## Activity:
Where an entry contains a picture, skip the picture and write out everything else exactly.

□ □ □ □

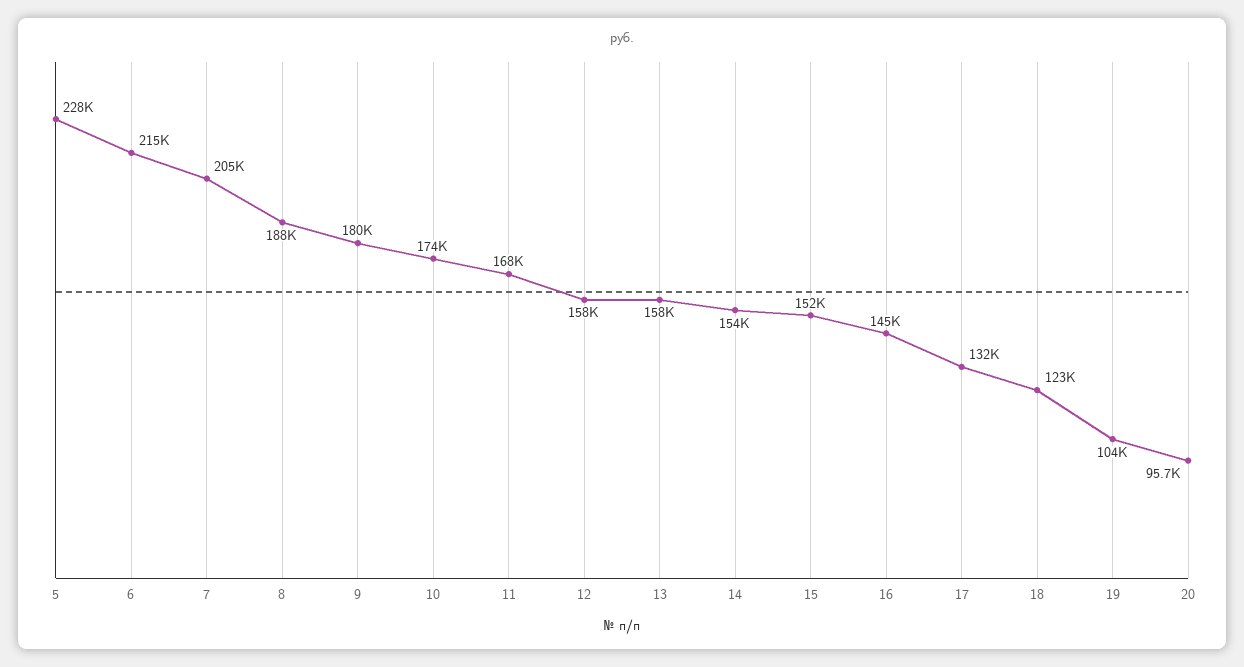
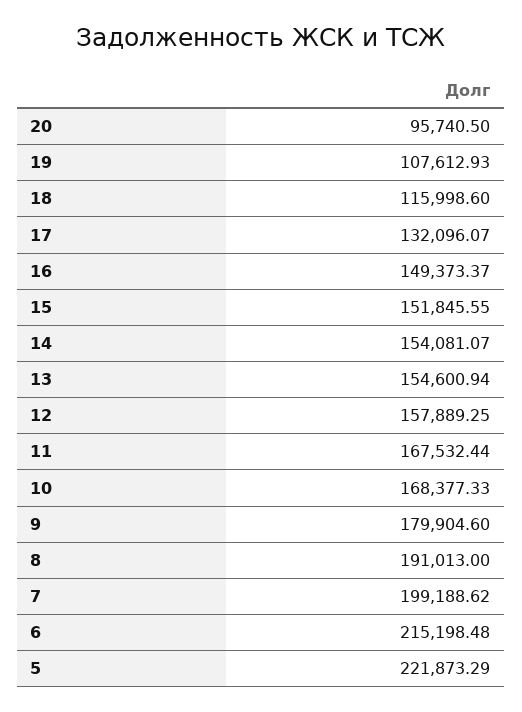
5: 228000 -> 221873.29
7: 205000 -> 199188.62
8: 188000 -> 191013
10: 174000 -> 168377.33
13: 158000 -> 154600.94
16: 145000 -> 149373.37
18: 123000 -> 115998.6
19: 104000 -> 107612.93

□ □ □ □

## Result:
5: 228000 -> 221873.29
7: 205000 -> 199188.62
8: 188000 -> 191013
10: 174000 -> 168377.33
13: 158000 -> 154600.94
16: 145000 -> 149373.37
18: 123000 -> 115998.6
19: 104000 -> 107612.93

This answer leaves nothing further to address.